*Source records:*
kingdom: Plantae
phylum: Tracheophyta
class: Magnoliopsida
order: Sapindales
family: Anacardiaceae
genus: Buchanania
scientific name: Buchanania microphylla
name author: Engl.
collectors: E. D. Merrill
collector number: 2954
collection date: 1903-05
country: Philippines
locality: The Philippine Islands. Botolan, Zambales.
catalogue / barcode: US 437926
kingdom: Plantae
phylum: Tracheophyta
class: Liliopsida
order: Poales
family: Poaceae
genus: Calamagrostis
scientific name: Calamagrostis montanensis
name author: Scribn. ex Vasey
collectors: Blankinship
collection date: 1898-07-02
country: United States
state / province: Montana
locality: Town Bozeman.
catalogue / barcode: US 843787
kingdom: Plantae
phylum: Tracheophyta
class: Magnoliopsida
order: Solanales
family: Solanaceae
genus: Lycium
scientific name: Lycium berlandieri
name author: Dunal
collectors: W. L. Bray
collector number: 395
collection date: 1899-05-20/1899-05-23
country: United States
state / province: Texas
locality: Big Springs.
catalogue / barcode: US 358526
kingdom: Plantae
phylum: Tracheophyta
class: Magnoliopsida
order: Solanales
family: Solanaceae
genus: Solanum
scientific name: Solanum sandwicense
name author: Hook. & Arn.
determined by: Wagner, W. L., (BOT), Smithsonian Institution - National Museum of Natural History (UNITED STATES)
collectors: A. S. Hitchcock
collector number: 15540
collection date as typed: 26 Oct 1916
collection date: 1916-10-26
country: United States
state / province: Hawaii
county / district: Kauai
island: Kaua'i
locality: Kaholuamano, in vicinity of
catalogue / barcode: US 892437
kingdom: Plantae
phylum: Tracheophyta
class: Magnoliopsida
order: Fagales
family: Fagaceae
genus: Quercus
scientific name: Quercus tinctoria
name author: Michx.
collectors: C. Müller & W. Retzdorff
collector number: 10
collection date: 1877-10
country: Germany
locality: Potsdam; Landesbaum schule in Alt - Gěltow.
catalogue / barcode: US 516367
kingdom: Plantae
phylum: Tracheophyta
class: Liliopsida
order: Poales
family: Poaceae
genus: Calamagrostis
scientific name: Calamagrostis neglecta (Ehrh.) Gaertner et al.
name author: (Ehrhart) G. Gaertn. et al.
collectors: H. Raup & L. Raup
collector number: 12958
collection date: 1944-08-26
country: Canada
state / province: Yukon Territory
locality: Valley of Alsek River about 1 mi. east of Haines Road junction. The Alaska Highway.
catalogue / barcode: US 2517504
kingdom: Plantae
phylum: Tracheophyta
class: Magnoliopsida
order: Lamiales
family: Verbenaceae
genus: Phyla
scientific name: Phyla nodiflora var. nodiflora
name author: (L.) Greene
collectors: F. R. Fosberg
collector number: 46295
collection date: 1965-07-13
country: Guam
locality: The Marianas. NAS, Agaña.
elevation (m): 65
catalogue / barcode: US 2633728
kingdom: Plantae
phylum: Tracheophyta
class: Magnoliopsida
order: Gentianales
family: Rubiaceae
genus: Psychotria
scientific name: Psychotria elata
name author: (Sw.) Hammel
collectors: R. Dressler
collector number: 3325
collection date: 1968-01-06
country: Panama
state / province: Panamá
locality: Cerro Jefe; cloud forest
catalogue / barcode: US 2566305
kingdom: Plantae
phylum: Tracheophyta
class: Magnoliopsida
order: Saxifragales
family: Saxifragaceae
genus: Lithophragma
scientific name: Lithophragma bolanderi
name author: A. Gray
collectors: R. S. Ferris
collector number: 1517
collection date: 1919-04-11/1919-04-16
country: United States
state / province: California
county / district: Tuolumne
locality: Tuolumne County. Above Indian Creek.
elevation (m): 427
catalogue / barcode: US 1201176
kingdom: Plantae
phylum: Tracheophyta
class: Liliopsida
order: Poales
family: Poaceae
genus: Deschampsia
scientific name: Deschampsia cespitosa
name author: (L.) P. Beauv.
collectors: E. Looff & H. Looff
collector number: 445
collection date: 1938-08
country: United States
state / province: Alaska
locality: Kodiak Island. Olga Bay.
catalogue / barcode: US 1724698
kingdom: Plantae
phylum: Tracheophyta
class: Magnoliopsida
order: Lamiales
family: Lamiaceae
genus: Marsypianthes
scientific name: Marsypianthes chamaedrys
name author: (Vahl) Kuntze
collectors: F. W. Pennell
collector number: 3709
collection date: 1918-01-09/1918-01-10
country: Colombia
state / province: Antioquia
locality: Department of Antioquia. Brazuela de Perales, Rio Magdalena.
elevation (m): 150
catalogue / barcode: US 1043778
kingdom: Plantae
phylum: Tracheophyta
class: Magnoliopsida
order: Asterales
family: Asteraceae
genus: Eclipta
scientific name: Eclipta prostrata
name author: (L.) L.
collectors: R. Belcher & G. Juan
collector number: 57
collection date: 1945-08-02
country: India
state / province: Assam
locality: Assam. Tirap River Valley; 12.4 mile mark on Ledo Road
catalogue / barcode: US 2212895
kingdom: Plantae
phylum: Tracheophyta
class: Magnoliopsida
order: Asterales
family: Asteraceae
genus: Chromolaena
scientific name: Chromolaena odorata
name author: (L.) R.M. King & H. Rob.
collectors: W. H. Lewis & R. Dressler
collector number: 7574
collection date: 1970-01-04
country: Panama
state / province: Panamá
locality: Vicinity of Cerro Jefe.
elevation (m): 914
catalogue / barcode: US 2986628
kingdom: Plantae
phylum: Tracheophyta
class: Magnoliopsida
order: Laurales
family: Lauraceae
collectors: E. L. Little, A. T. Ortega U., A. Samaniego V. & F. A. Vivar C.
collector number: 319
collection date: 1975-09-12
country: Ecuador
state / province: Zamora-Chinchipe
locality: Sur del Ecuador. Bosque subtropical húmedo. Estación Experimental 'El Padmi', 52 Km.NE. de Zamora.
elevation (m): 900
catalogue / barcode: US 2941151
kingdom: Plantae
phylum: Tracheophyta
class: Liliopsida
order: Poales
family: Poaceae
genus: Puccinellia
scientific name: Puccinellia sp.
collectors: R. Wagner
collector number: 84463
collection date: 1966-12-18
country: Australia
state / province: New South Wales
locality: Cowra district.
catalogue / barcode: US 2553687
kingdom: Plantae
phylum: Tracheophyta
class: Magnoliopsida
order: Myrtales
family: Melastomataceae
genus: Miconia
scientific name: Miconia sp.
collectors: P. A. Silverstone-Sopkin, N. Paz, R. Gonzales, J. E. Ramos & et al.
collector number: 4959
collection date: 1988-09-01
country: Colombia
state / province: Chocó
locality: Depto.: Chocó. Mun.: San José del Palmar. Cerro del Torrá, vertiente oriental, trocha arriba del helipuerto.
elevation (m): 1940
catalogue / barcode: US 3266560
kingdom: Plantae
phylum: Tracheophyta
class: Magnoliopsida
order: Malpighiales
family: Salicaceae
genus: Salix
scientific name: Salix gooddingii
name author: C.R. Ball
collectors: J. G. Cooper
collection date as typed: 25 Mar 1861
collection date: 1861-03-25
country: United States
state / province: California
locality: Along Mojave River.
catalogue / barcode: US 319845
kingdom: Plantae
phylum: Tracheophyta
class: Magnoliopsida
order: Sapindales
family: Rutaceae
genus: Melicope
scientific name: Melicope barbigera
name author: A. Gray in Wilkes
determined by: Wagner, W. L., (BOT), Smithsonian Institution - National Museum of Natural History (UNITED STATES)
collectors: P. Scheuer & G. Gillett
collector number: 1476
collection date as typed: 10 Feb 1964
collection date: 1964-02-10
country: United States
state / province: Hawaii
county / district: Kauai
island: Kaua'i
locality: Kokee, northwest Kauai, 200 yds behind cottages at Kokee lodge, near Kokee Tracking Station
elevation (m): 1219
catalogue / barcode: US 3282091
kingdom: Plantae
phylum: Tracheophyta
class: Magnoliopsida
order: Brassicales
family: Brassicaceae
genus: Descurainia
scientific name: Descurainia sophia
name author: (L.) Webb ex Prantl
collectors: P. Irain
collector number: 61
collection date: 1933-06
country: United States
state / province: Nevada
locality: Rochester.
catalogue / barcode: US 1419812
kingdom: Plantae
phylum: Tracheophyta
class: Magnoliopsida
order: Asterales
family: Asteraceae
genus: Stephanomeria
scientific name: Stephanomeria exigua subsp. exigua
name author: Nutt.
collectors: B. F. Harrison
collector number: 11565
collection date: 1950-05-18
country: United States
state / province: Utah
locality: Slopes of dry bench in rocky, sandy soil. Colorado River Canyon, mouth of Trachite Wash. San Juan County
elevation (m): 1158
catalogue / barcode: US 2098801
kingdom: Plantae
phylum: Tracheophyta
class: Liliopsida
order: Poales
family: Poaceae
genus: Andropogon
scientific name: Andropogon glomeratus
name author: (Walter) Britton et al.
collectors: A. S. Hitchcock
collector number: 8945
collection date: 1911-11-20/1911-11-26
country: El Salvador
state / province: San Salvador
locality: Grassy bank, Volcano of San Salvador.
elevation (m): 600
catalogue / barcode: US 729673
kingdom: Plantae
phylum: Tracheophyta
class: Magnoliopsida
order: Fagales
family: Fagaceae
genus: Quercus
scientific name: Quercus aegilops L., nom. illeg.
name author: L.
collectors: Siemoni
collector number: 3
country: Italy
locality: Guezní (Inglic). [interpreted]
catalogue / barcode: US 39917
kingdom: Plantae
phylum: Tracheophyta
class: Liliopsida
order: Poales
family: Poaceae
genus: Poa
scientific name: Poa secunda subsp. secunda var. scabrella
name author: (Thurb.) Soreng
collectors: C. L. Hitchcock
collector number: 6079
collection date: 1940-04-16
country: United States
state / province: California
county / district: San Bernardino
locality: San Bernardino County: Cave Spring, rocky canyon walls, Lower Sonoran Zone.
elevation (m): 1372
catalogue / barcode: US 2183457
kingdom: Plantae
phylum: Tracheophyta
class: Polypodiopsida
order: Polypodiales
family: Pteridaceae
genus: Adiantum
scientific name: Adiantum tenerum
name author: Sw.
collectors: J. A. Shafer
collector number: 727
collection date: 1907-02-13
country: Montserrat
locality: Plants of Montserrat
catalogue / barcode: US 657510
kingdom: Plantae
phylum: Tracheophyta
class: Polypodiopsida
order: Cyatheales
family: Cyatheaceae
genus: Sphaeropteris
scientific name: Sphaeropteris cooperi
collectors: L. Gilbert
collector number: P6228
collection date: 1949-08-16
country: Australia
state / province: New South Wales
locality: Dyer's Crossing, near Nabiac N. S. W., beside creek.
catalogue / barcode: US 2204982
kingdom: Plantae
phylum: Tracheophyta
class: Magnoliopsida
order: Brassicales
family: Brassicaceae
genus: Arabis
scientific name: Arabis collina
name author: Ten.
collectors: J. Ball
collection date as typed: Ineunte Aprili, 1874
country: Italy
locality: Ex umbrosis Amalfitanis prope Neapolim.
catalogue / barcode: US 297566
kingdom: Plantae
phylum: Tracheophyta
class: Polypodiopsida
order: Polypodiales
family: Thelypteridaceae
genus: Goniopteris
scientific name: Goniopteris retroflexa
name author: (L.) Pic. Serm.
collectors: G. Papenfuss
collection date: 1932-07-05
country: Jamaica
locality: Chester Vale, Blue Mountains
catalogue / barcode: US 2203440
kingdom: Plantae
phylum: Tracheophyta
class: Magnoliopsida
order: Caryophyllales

*Instructions for the task:*
Write out the stretch from the start of the rows through the line containing "collector number: 395" again, swapping "collectors" for "gatherers" and leaving everything else unchanged.

*Reply:*
kingdom: Plantae
phylum: Tracheophyta
class: Magnoliopsida
order: Sapindales
family: Anacardiaceae
genus: Buchanania
scientific name: Buchanania microphylla
name author: Engl.
gatherers: E. D. Merrill
collector number: 2954
collection date: 1903-05
country: Philippines
locality: The Philippine Islands. Botolan, Zambales.
catalogue / barcode: US 437926
kingdom: Plantae
phylum: Tracheophyta
class: Liliopsida
order: Poales
family: Poaceae
genus: Calamagrostis
scientific name: Calamagrostis montanensis
name author: Scribn. ex Vasey
gatherers: Blankinship
collection date: 1898-07-02
country: United States
state / province: Montana
locality: Town Bozeman.
catalogue / barcode: US 843787
kingdom: Plantae
phylum: Tracheophyta
class: Magnoliopsida
order: Solanales
family: Solanaceae
genus: Lycium
scientific name: Lycium berlandieri
name author: Dunal
gatherers: W. L. Bray
collector number: 395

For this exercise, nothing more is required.